In the United States, national forest is a classification of protected and managed federal lands. National forests are largely forest and woodland areas owned collectively by the American people through the federal government, and managed by the United States Forest Service, a division of the United States Department of Agriculture. The U.S. Forest Service is also a forestry research organization who provides financial assistance to state and local forestry industry. As of 2020, there are 154 national forests in the United States.
The National Forest System (NFS) was created by the Land Revision Act of 1891, which was enacted during the presidency of Benjamin Harrison. This act took land to form national parks in the West, including 15 reserves containing more than 13 million acres of land. At first one would be called a Forest Reserve; a later one would be termed a National Forest. It was the result of concerted action by Los Angeles-area businessmen and property owners who were concerned by the harm being done to the watershed of the San Gabriel Mountains by ranchers and miners. Abbot Kinney and forester Theodore Lukens were key spokesmen for the effort.

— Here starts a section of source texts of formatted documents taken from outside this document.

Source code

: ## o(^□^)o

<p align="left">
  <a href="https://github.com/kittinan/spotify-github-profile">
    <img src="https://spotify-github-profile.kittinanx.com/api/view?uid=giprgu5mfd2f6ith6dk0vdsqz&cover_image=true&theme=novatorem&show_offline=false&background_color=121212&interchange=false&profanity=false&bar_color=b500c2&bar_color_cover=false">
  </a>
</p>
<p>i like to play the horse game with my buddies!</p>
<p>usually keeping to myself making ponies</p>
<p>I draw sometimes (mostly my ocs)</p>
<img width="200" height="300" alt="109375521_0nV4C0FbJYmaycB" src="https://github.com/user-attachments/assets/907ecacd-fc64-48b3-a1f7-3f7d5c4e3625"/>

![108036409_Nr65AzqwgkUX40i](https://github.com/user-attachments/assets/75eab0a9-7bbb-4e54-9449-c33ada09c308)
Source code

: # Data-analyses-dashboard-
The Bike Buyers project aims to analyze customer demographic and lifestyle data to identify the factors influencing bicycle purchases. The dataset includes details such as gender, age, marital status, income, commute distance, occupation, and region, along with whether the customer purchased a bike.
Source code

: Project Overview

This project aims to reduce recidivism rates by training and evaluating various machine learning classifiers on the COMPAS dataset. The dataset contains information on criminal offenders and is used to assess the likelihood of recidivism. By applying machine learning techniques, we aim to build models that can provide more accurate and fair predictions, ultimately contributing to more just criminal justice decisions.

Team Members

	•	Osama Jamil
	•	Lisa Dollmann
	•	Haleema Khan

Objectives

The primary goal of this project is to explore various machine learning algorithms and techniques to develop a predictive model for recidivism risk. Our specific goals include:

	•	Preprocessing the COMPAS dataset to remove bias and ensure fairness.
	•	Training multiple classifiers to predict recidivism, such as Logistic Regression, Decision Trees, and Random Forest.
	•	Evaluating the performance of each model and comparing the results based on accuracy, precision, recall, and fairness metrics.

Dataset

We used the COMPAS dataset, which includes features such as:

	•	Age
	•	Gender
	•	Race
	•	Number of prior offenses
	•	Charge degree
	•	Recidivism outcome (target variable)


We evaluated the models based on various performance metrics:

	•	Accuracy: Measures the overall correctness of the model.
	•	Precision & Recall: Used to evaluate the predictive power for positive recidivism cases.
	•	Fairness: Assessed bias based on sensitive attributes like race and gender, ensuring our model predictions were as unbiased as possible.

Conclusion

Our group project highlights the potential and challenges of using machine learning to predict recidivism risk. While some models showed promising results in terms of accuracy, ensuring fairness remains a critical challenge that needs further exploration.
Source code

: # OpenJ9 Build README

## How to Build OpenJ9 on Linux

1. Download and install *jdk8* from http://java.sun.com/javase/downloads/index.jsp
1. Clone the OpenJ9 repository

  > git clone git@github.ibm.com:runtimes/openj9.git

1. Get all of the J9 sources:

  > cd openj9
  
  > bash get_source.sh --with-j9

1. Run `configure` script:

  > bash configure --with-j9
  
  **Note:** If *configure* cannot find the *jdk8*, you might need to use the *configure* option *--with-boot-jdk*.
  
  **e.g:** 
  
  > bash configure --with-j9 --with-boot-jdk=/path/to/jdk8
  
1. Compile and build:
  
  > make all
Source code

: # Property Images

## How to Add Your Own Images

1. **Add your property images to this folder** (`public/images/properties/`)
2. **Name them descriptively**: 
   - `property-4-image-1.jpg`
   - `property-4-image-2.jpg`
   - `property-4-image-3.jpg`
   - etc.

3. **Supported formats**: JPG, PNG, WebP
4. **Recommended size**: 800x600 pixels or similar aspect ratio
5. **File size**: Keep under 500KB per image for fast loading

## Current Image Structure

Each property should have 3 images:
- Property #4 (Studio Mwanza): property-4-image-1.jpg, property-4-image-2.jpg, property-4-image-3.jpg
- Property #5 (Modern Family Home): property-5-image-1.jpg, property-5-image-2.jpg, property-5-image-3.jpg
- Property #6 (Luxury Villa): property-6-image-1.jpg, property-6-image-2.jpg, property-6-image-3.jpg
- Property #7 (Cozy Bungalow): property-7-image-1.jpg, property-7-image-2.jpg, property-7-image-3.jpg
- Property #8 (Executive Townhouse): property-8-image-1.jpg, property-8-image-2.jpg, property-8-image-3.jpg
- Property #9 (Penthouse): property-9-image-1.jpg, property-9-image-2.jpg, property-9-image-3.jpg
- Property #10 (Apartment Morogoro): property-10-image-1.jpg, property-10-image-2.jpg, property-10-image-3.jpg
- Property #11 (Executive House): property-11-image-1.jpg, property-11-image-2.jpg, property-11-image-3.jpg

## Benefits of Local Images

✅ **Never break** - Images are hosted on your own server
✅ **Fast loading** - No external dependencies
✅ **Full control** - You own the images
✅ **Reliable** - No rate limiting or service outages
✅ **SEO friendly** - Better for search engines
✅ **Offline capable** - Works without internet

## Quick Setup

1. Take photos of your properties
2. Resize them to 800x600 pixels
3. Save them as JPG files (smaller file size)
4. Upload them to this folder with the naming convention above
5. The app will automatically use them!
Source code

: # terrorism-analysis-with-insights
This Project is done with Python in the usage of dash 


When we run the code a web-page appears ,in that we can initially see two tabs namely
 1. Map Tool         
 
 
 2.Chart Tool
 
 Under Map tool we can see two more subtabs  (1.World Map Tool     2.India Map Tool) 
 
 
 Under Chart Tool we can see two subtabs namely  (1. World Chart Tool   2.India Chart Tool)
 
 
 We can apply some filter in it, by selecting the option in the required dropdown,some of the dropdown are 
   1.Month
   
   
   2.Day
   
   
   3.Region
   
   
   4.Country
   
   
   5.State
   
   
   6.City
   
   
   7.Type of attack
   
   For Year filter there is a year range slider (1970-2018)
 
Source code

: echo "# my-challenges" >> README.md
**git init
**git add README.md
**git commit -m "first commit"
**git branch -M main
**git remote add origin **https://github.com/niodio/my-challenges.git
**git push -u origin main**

There have been multiple legislative acts to expand the scope of the national forest system, as well as shrinking it. In 2020, the Trump administration encouraged more forest products to be harvested in order to support a struggling economy. There was a plan to develop around 190 million acres of protected National Forests in order to increase logging, grazing, and energy resources. This would be facilitated through shrinking the rules and regulations required to get permits to conduct such business. In October 2020, the Trump administration proclaimed its goal of "strengthening markets for wood products and incentivizing innovative manufacturing techniques" and reported "The Department of Agriculture’s Forest Service sold 3.3 billion board feet of timber from national forests in fiscal year 2019 — the highest output since 1997". Furthermore, President Trump signed an executive order to "establish the United States One Trillion Trees Interagency Council" in order to further the Federal Government's participation in this effort and repeal the current $30 million annual funding cap for the Reforestation Trust Fund.
In the United States there are 154 national forests and 20 national grasslands containing 193 million acres (297,000 mi2/769 000 km2) of land. These lands comprise 8.5 percent of the total land area of the United States, an area about the size of Texas. Some 87 percent of national forest land lies west of the Mississippi River in the mountain ranges of the Western United States. Alaska has 12 percent of all national forest lands.
Within the national forest system, there are 1,200 sites listed on the National Register of Historic Places and 23 are National Historic Landmarks. The National Historic Preservation Act requires the Forest Service to identify, investigate, and protect cultural resources on lands it manages.
The U.S. Forest Service also manages all of the United States national grasslands and nearly 50% of the United States national recreation areas.
Land management of these areas focuses on conservation, timber harvesting, livestock grazing, watershed protection, wildlife, and recreation. Unlike national parks and other federal lands managed by the National Park Service, extraction of natural resources from national forests is permitted, and in many cases encouraged. Forest products are the resources removed and harvested from national forests. They may be for commercial or personal use such as “lumber, paper, and firewood as well as 'special forest products' such as medicinal herbs, fungi, edible fruits and nuts, and other natural products”. However, the first-designated wilderness areas, and some of the largest, are on national forest lands.
There are management decision conflicts between conservationists and environmentalists and natural resource extraction companies and lobbies (e.g. logging & mining) over the protection and/or use of national forest lands. These conflicts center on endangered species protection, logging of old-growth forests, intensive clear cut logging, undervalued stumpage fees, mining operations and mining claim laws, and logging/mining access road-building within national forests. Additional conflicts arise from concerns that the grasslands, shrublands, and forest understory are grazed by sheep, cattle, and more recently, rising numbers of elk and mule deer due to loss of predators.
Many ski resorts and summer resorts operate on leased land in national forests.